Insurance worker jailed for stealing and selling on customer data

A former insurance company employee who stole customer details and sold them to claims management companies has been jailed.

Karl Yates, 40, of no fixed abode, accessed customer data associated with non-fault road traffic claims from Royal Sun Alliance (RSA) systems while employed by them, when he was not authorised to do so.

He then passed the details on to claims management companies, which used the information to cold-call the drivers involved and pressurise them into making personal injury and damage claims against the insurance industry.

Yates was found guilty of fraud by abuse of position and computer misuse on 8 November 2023, following a trial at Liverpool Crown Court. He was sentenced to 28 months imprisonment at the same court on 11 December 2023.

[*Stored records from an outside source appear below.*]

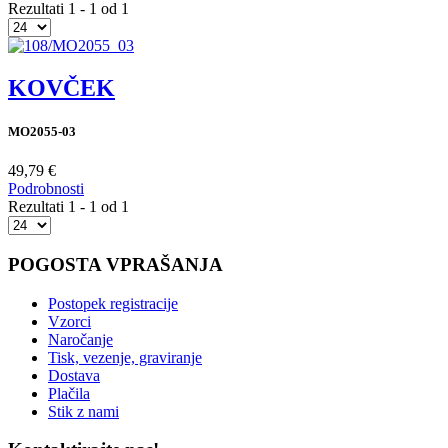
Rezultati 1 - 1 od 1
KOVČEK
MO2055-03
49,79 €
Podrobnosti
Rezultati 1 - 1 od 1
POGOSTA VPRAŠANJA
Postopek registracije
Vzorci
Naročanje
Tisk, vezenje, graviranje
Dostava
Plačila
Stik z nami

Detective Sergeant Matt Hussey, from the Insurance Fraud Enforcement Department (IFED) at the City of London Police, said:

“Yates took advantage of his position of trust by stealing confidential data for over a year. He copied down customer records and took pictures of them on his mobile phone, gathering enough details so that the phone calls from the cold calling companies would sound legitimate.

“Yates’ actions could have seriously harmed RSA’s reputation. As well as being distressing for customers, the cold calls could have caused members of the public to unintentionally submit fraudulent claims across the insurance industry.

“Unfortunately for Yates, his plan backfired and we found clear evidence of his scheme when we arrested him. We hope this sends a clear message to anyone thinking of doing something similar – not only will you lose your job, you could face a prison sentence too.”

The theft was discovered by RSA, following controls identifying issues and customer complaints, which reported it to the Insurance Fraud Enforcement Department (IFED) at the City of London Police in September 2020.

After it was bought to their attention during the peak of the coronavirus pandemic in 2020, RSA researched all of those who had complained and identified that Yates had accessed their records when he was not authorised to do so.

After further enquiries, IFED officers went to Yates’ residence at the time to arrest him. Yates was logged into his work computer and pages of handwritten notes, which contained the details of customers whose accounts he had recently accessed, were found next to the screen.

Officers seized £2,200 in cash, documents containing customer details and a mobile phone from Yates’ address. An examination of the mobile phone found that it contained over 100 images of typed pages of customer details.

Adele Sumner, Head of Counter Fraud & Financial Crime at RSA, UK & International, said:

“We have strong fraud detection and prevention and data security controls at RSA. Where we identify any potential wrongdoing, we’ll investigate and take strong action against those responsible – as demonstrated here – to prosecute and ensure they’re brought to justice.

“RSA was the victim of a crime committed by an employee in this instance and we took swift action to protect our customers. We’re pleased with the outcome of the investigation and today’s judgement and sentencing.”

During his police interview, Yates made no comment other than to confirm his mobile telephone number.